I like to step back once in awhile and take a (very) long term view of the market.  It can assist those who are active in the market by placing the daily and weekly price action into greater perspective. 

I've written much in the past few months on how central banks are pushing on a string in their efforts to mask the global deflationary forces that are still with us until somehow nations can de-leverage.  And I believe I've posted some very convincing charts to prove my thesis. 

And I wouldn't want my readers to think that they cannot succeed in their efforts.  I've progressed (some of my gold bug friends would suggest regressed) from a "gold standard" proponent to one who believes there can't be a perfect monetary system.  I've come to recognize the limitations of a gold standard and also a credit based economy. 

I say all this to say that I'm technically focused on these markets.  I don't care what the "gurus" are saying on Bloomberg or CNBC, I let the charts tell me where these markets are going.  As long as you know how to read them they'll never steer you wrong. 

Here's a monthly line chart of the S&P 500 going back to 1981.  I don't even want to tell you what I was doing back in 1981 :-)

(click on chart for larger image)
Folks, you are looking at the great bull market that started in 1982 and ended with the dot.com crash of 2000-2003.  I've drawn a trend line from the market top in 1987 just prior to the famous "1987 Crash" to where we closed today which I highlighted with a circle.  Some may make the case that we are looking at a possible "head and shoulders" top or, at the least, a double top.  I won't speculate on those formations although the double top seems more plausible.  But I will say this as a technician:  The S&P needs to take out that blue dashed trend line.  So far, it's been turned away as it was in 2011 (red arrow).  I've also highlighted a divergence on the MACD indicator which might be telling us something about the long term momentum of this market.

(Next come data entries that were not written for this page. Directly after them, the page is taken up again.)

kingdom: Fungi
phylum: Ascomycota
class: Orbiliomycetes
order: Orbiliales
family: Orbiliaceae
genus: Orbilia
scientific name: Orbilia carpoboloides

Now, just consider that this is a Monthly chart.  Forming market tops can take months.  It can be likened to trying to turn the Titanic.  It's not turning "on a dime".

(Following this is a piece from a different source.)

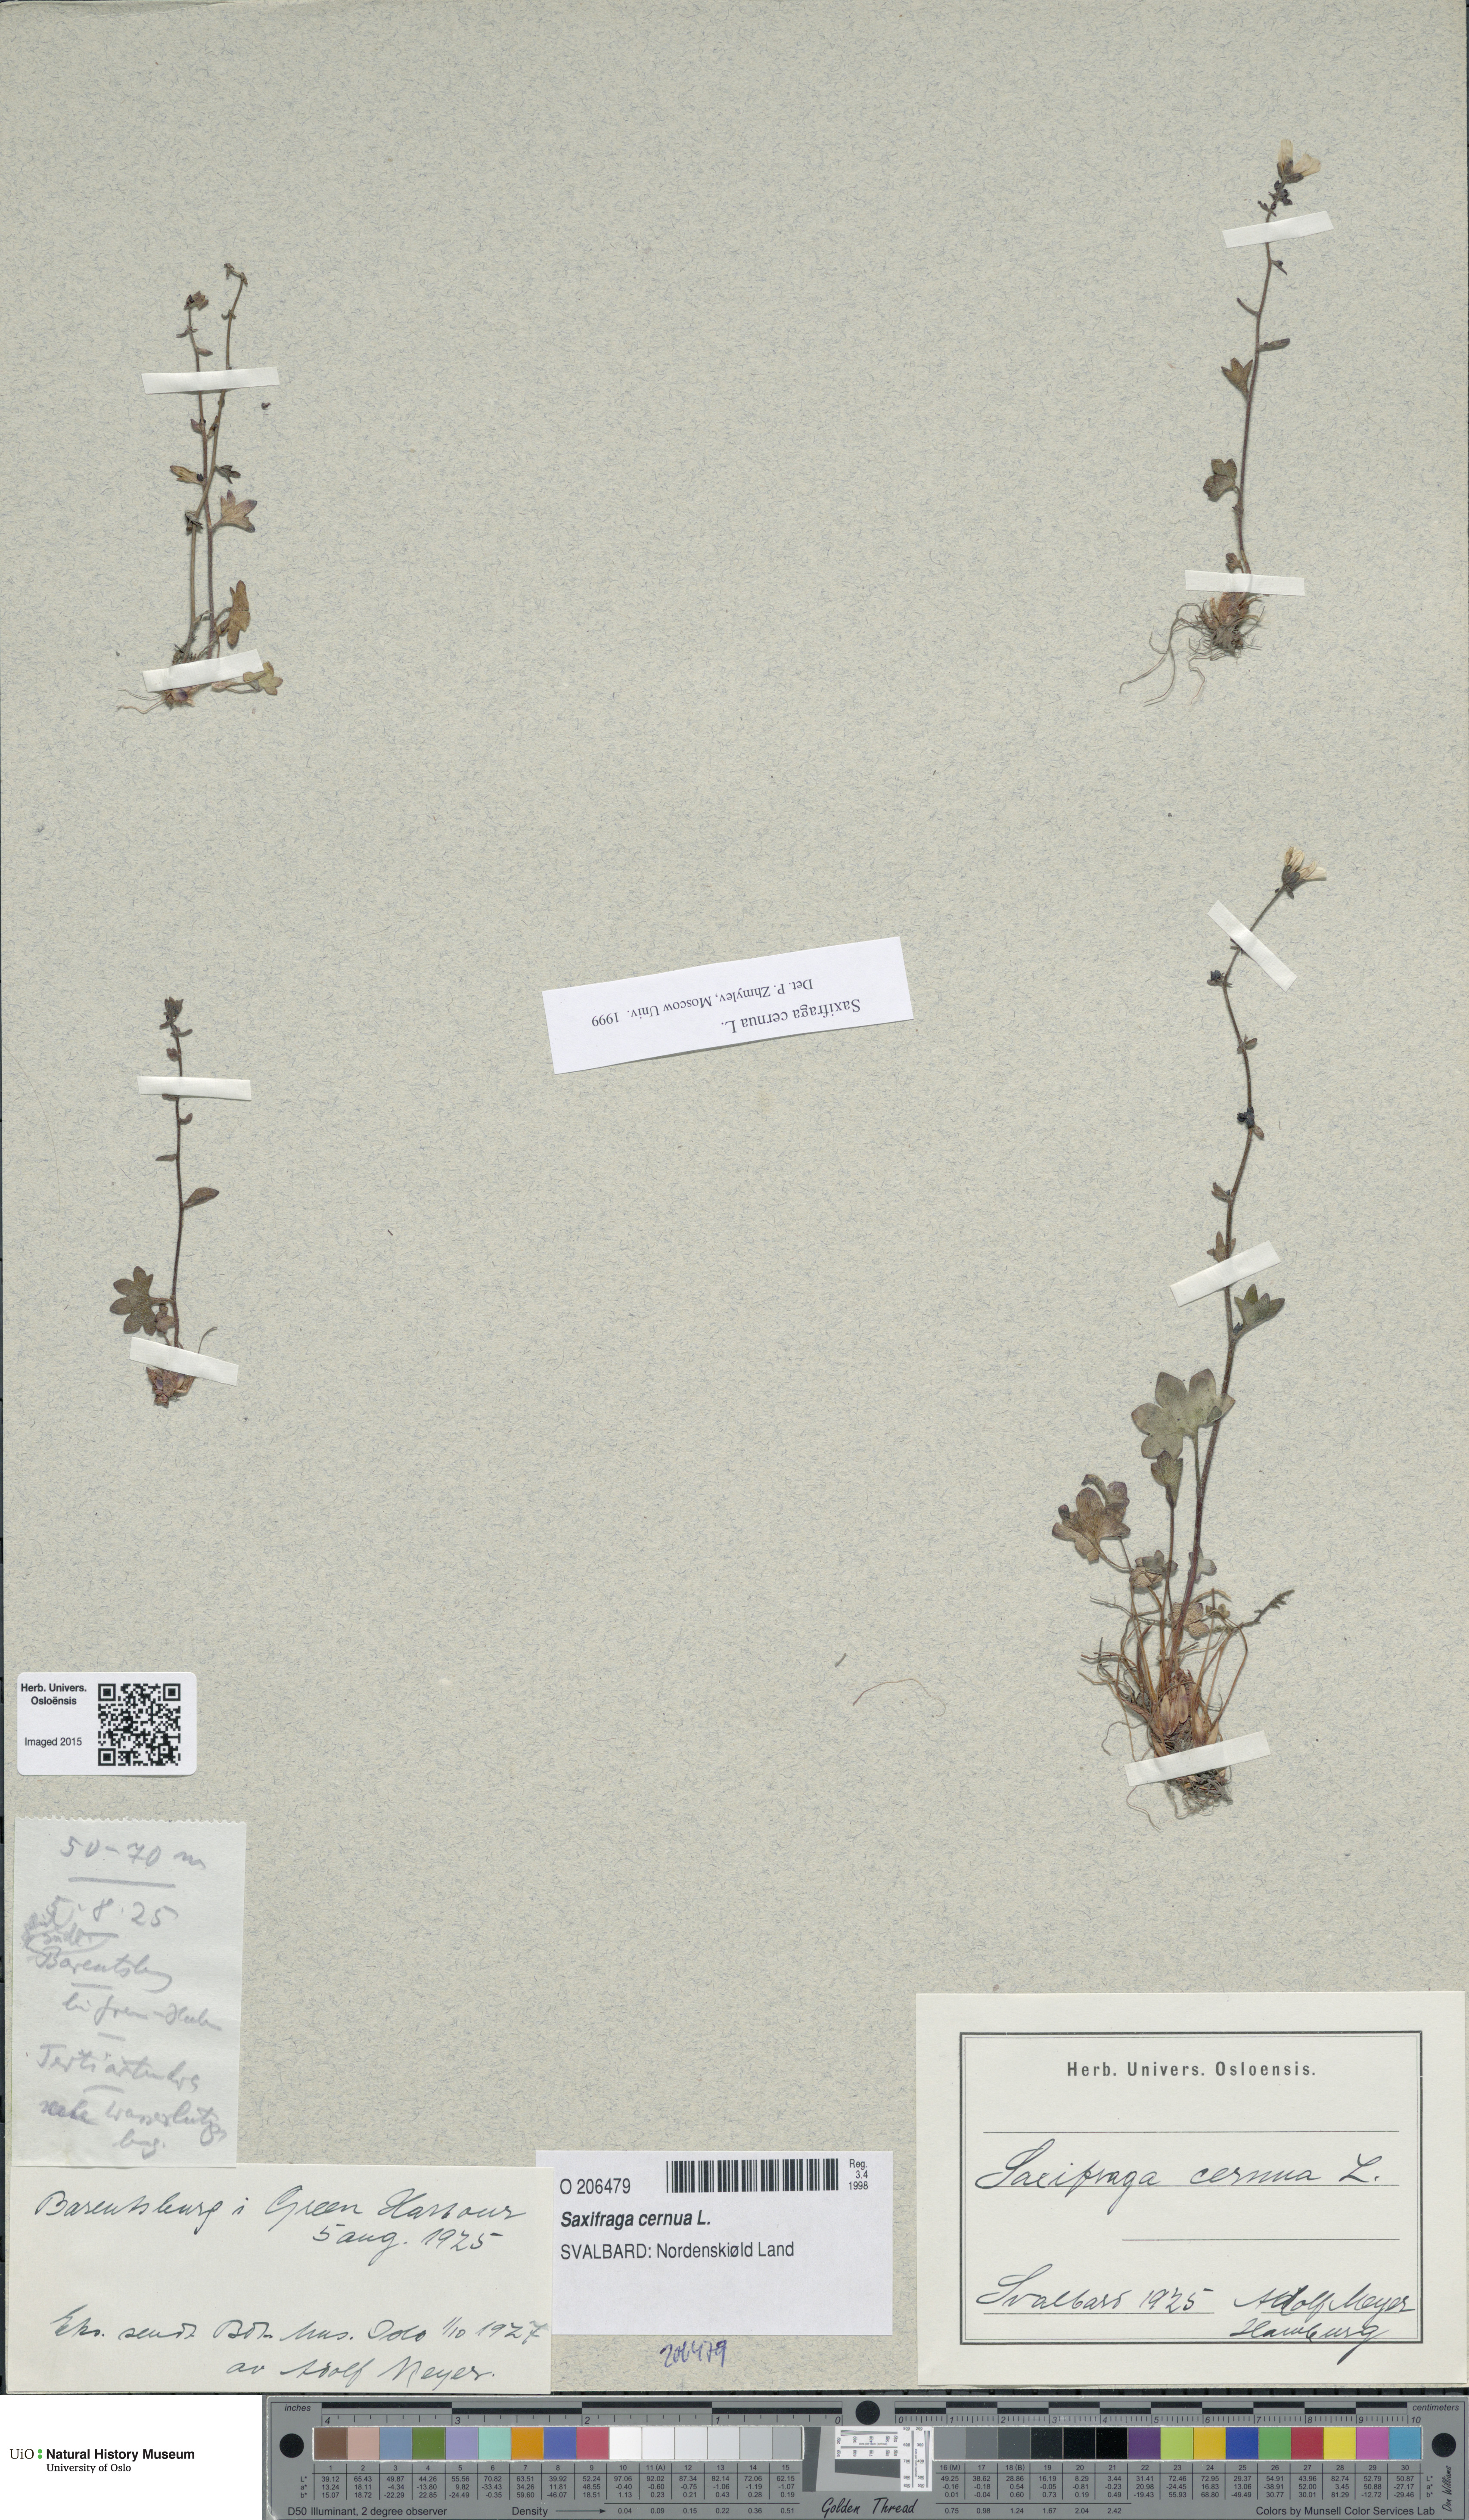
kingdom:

I'll be posting more long term charts from time to time to assist my readers in gaining a grand perspective.  But for now, the FOMC wraps up their two day meeting tomorrow with a formal announcement at 12:30PM EST followed at 2:30PM EST with a Bernanke press conference.  Don't expect any earth shattering announcements and my bet is that no matter what Ben says tomorrow, stocks will rally due to exuberance over Apple.